PROBLEM DETAILS: Look in the listing below for the line that has "585755 ノートパソコン電池 Sony", then return it and each following line up to and including the one with "Profesionales y corporativos", exactly and without pictures.

PROVIDED DATA:
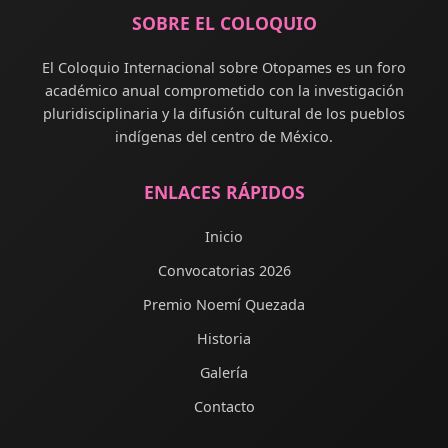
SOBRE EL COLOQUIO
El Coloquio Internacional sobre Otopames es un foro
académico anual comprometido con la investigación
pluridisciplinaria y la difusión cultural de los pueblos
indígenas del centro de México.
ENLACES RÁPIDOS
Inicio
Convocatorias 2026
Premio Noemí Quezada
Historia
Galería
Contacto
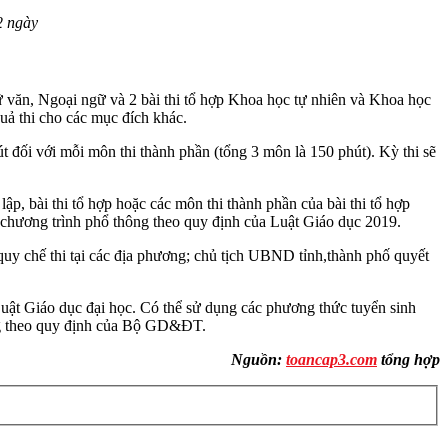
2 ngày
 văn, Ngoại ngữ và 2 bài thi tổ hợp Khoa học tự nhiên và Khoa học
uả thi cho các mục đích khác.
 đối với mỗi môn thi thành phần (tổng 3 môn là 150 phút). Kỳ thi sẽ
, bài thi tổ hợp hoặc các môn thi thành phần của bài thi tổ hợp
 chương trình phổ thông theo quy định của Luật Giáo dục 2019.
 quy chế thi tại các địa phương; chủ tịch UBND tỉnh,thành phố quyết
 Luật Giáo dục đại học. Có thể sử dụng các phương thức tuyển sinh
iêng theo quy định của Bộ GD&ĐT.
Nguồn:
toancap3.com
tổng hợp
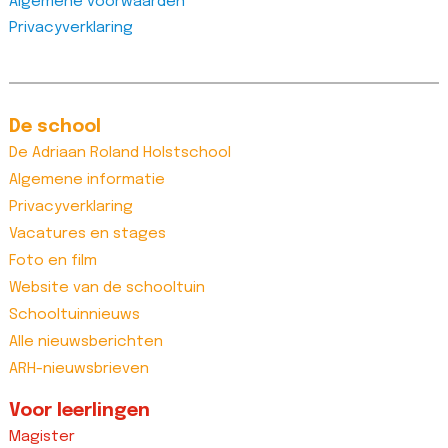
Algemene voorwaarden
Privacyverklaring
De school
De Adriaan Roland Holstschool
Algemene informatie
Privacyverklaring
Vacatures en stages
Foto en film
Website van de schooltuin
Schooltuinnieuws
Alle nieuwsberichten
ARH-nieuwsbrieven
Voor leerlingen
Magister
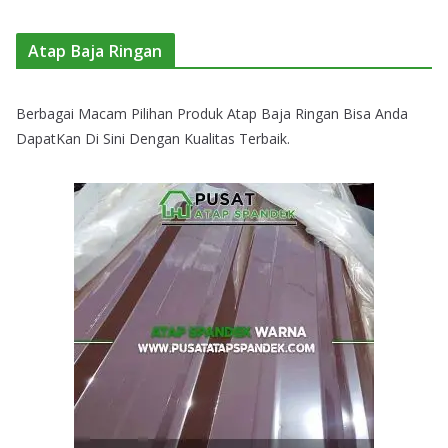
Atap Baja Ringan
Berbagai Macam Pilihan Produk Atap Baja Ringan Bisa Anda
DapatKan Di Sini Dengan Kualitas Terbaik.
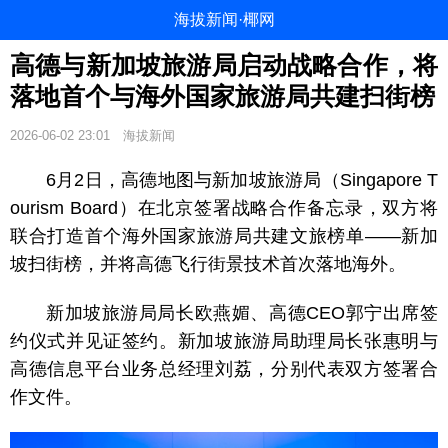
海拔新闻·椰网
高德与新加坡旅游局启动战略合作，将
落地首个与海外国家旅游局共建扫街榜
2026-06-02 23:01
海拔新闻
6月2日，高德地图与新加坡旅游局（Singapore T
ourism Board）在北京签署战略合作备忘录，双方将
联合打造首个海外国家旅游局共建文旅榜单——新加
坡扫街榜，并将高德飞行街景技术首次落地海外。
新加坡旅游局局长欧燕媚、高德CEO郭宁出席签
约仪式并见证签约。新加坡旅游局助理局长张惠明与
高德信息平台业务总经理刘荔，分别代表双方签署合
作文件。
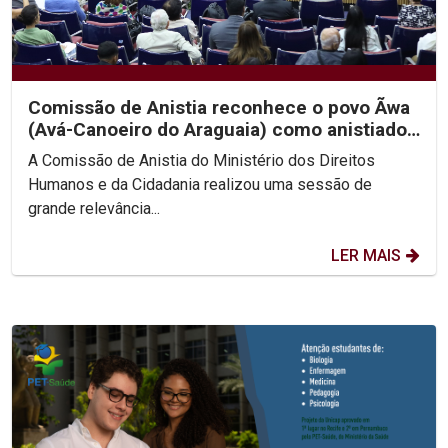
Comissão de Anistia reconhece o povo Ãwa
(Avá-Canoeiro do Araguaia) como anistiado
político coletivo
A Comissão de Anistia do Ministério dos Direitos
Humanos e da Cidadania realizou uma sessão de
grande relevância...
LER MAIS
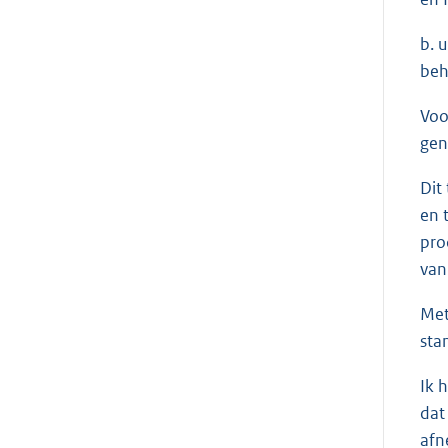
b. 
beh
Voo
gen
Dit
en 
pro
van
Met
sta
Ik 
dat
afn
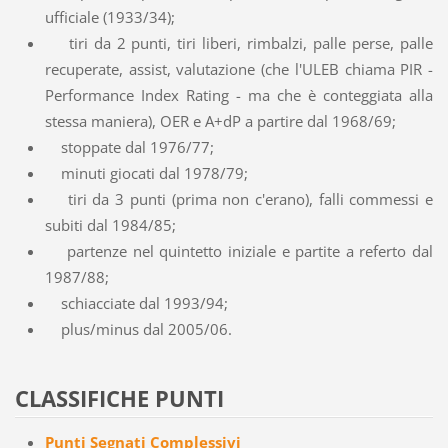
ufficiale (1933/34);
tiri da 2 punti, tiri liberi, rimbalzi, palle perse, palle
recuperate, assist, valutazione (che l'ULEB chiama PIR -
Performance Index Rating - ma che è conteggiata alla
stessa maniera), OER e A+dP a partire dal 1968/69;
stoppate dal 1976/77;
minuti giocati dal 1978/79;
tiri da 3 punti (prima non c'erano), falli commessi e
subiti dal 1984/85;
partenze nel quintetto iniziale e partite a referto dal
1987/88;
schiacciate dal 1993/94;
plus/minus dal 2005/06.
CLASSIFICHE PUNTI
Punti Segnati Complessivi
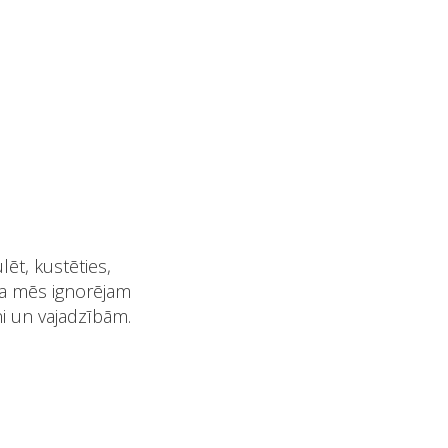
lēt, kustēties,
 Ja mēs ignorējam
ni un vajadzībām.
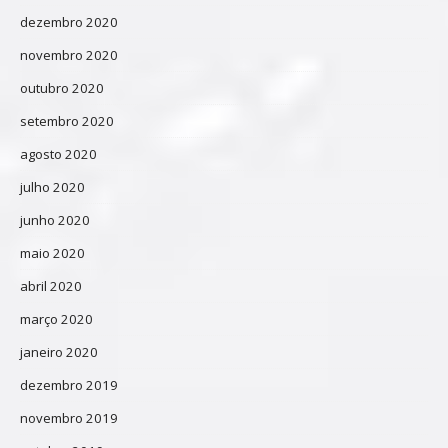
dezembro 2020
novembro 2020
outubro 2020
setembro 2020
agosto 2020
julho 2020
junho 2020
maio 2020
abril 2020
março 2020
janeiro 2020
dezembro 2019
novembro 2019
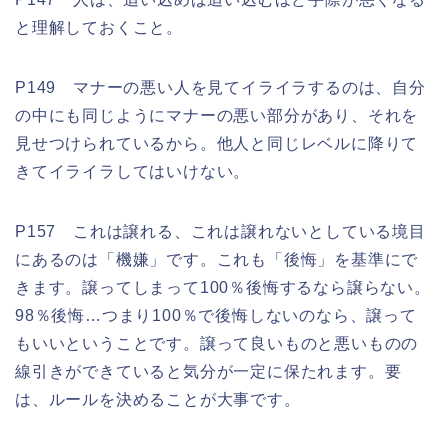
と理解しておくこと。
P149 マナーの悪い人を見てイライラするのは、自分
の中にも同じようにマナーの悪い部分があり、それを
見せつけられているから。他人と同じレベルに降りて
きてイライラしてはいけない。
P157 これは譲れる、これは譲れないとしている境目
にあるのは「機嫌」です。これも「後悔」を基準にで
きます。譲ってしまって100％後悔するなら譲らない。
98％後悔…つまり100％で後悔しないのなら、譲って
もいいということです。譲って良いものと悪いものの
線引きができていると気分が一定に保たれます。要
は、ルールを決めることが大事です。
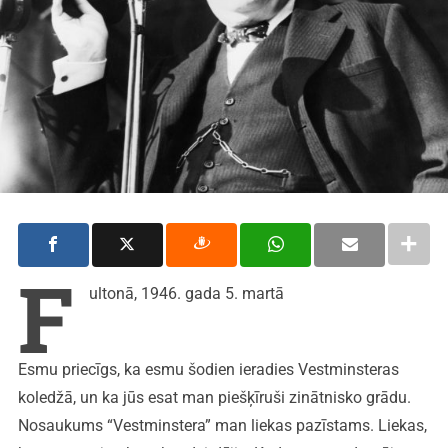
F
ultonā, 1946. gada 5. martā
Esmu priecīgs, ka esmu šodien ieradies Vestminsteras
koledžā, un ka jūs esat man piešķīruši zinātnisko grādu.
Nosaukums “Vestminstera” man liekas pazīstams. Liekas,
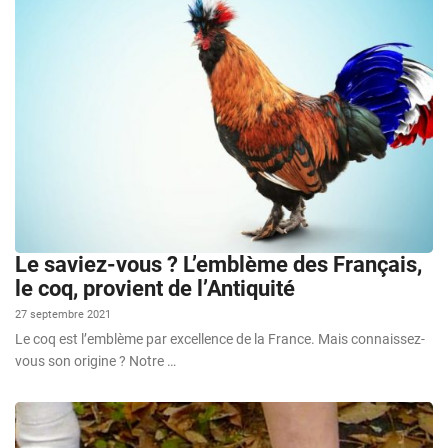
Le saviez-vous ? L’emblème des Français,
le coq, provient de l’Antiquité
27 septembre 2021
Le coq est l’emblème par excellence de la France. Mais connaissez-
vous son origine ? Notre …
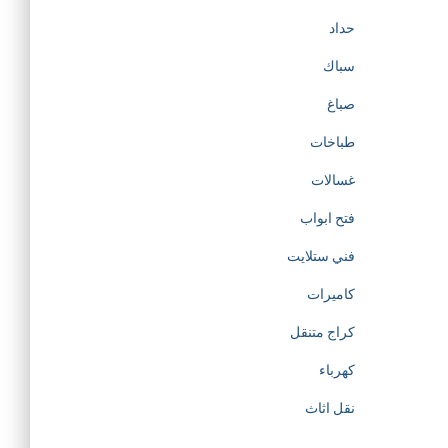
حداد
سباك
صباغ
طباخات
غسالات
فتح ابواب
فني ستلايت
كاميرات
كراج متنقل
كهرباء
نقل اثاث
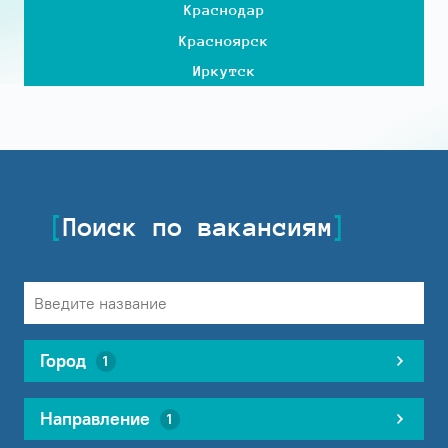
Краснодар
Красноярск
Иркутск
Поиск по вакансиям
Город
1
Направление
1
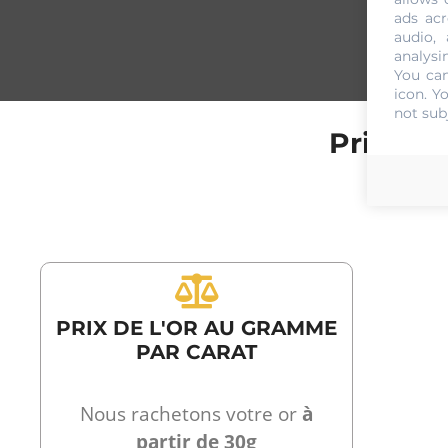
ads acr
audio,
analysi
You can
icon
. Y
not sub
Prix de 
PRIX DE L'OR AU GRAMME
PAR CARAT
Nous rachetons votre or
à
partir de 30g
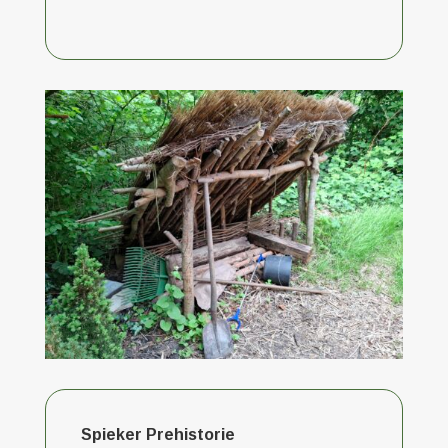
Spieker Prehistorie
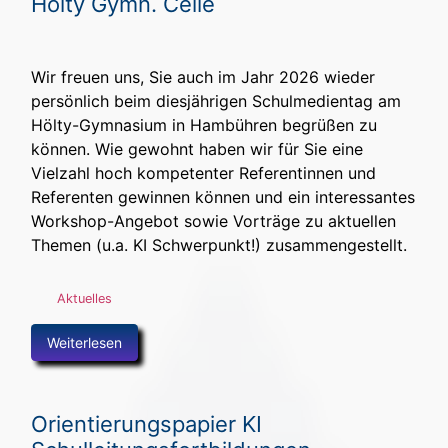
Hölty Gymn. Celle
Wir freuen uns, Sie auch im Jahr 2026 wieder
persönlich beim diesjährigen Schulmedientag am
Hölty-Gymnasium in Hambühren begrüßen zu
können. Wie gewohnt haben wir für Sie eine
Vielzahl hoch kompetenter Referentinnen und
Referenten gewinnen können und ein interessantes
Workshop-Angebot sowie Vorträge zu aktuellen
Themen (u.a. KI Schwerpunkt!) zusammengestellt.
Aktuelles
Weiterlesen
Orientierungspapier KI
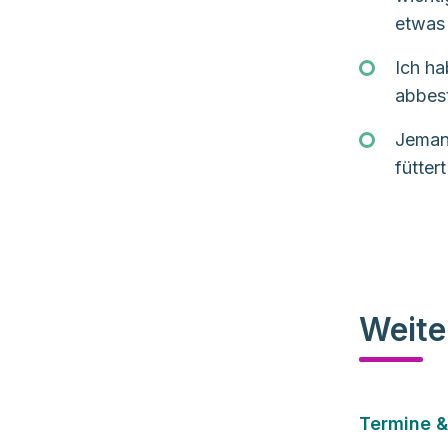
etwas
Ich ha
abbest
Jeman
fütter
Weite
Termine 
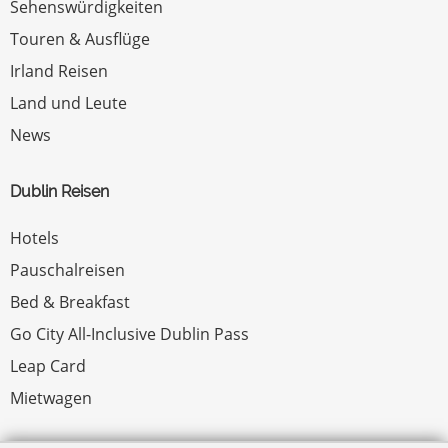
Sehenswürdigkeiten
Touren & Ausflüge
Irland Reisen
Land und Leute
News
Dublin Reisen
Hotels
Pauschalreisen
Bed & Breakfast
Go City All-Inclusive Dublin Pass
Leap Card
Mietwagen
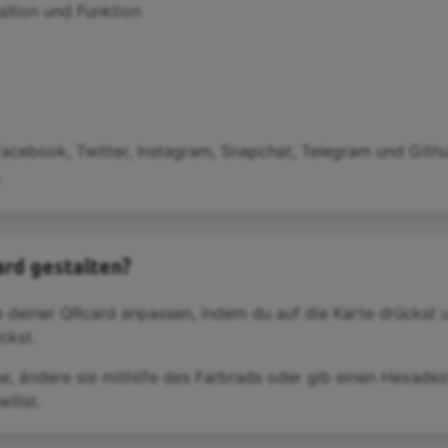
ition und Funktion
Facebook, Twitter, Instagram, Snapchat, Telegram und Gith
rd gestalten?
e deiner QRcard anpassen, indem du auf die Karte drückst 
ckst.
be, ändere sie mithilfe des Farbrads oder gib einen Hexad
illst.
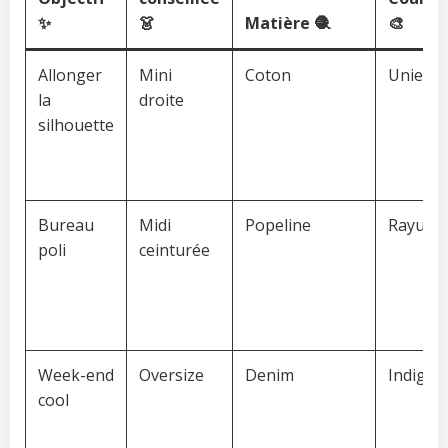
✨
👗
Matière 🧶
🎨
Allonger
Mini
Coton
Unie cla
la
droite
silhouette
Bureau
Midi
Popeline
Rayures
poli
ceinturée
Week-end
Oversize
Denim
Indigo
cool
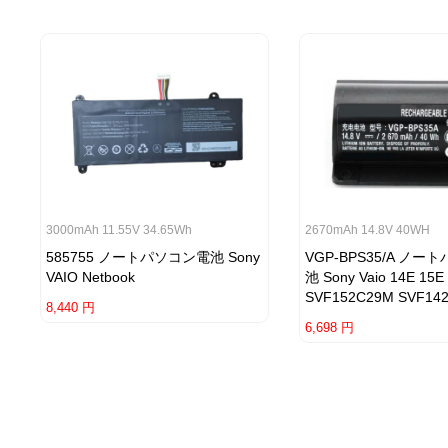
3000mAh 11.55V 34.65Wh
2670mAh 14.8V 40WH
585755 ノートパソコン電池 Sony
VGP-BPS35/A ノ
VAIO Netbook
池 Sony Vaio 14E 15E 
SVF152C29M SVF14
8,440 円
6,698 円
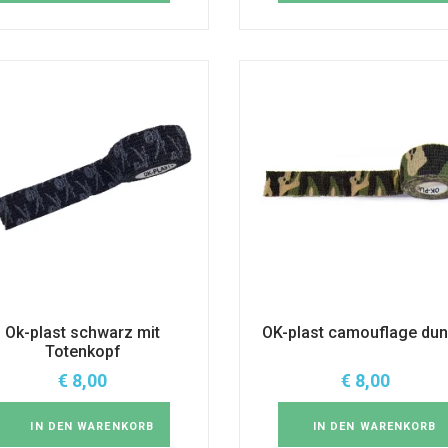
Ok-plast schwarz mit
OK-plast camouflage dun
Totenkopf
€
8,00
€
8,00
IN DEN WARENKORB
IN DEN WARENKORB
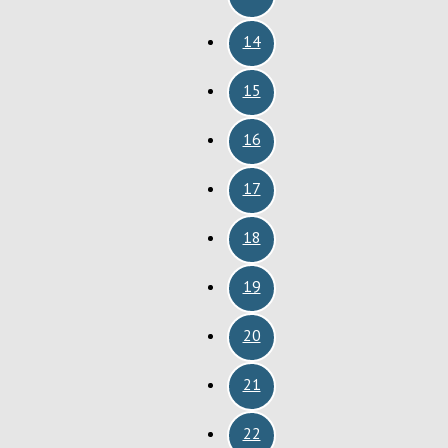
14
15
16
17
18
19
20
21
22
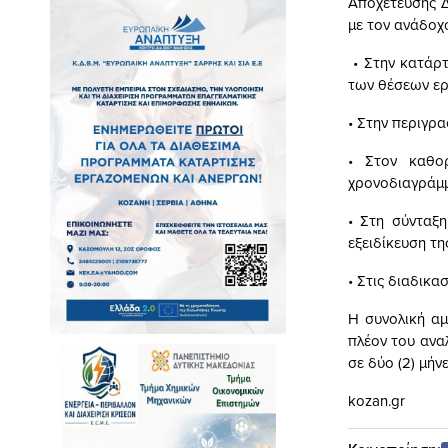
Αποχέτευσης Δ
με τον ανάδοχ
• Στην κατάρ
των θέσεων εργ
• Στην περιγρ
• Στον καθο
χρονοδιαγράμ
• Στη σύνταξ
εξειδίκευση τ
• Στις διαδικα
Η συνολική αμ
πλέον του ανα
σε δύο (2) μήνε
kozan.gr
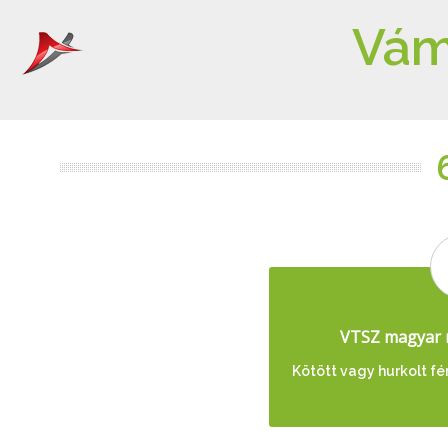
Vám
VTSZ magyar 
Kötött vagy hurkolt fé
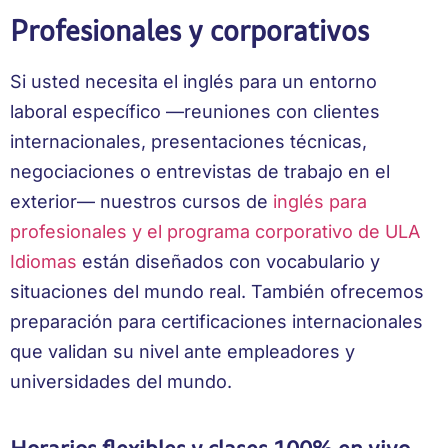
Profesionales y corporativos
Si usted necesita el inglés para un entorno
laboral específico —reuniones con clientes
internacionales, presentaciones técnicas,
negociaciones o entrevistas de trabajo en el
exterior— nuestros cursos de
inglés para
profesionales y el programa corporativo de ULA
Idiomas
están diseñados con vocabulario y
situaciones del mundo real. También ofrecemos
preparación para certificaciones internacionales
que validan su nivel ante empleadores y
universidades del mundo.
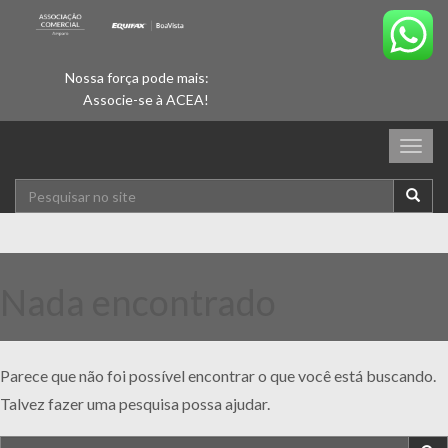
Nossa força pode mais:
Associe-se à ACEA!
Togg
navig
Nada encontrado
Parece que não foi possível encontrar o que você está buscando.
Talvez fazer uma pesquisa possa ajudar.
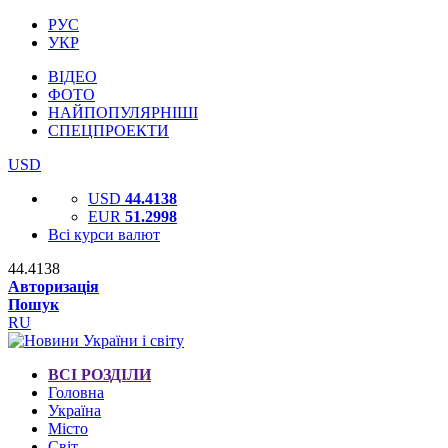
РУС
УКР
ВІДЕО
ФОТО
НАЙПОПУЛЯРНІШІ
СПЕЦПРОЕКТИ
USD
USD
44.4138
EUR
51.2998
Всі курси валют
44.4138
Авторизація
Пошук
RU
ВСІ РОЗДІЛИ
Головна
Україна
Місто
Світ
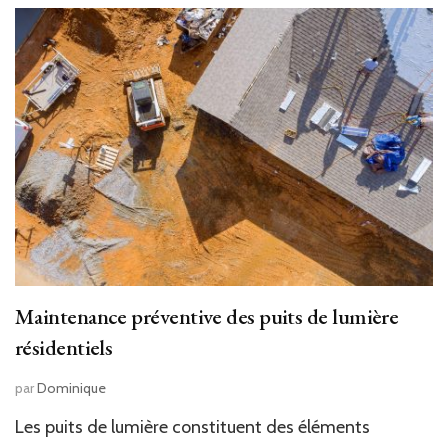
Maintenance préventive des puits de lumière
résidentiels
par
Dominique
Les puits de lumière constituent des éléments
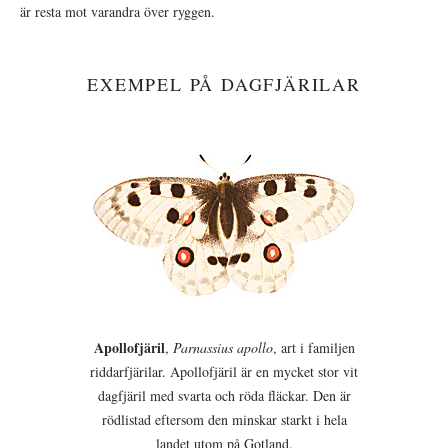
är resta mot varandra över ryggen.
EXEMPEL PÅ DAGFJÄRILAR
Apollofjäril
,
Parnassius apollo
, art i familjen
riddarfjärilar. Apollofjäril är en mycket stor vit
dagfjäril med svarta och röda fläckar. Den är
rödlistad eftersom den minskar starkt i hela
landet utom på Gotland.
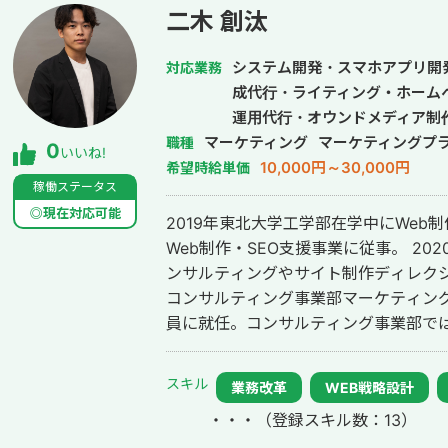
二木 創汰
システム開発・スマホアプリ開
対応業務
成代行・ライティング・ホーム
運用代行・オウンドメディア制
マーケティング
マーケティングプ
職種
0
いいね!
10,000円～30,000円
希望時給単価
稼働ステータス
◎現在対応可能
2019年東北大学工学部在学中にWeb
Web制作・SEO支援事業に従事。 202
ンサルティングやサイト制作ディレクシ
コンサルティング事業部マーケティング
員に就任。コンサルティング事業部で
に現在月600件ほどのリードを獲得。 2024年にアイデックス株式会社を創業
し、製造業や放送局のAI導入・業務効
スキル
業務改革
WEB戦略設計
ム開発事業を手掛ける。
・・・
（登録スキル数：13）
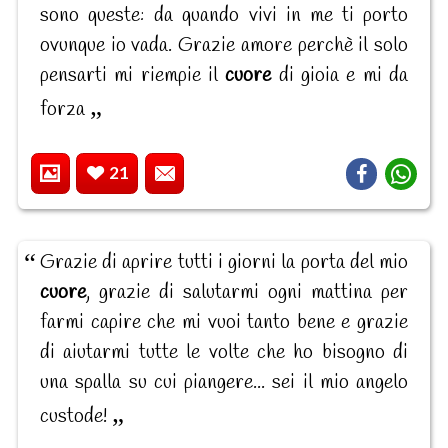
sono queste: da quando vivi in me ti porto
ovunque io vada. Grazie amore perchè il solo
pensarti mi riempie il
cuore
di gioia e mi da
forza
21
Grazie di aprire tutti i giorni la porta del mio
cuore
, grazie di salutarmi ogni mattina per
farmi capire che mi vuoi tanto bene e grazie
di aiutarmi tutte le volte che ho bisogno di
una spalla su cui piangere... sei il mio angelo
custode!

OUTPUT FOR THIS TASK:
585755 ノートパソコン電池 Sony
VGP-BPS35/A ノ
VAIO Netbook
池 Sony Vaio 14E 15E 
SVF152C29M SVF14
8,440 円
6,698 円
Ok-plast schwarz mit
OK-plast camouflage dun
Totenkopf
€
8,00
€
8,00
IN DEN WARENKORB
IN DEN WARENKORB
14
15
16
17
18
19
20
21
22
Αποχέτευσης Δ
με τον ανάδοχ
• Στην κατάρ
των θέσεων εργ
• Στην περιγρ
• Στον καθο
χρονοδιαγράμ
• Στη σύνταξ
εξειδίκευση τ
• Στις διαδικα
Η συνολική αμ
πλέον του ανα
σε δύο (2) μήνε
kozan.gr
Vám
VTSZ magyar 
Kötött vagy hurkolt fé
Profesionales y corporativos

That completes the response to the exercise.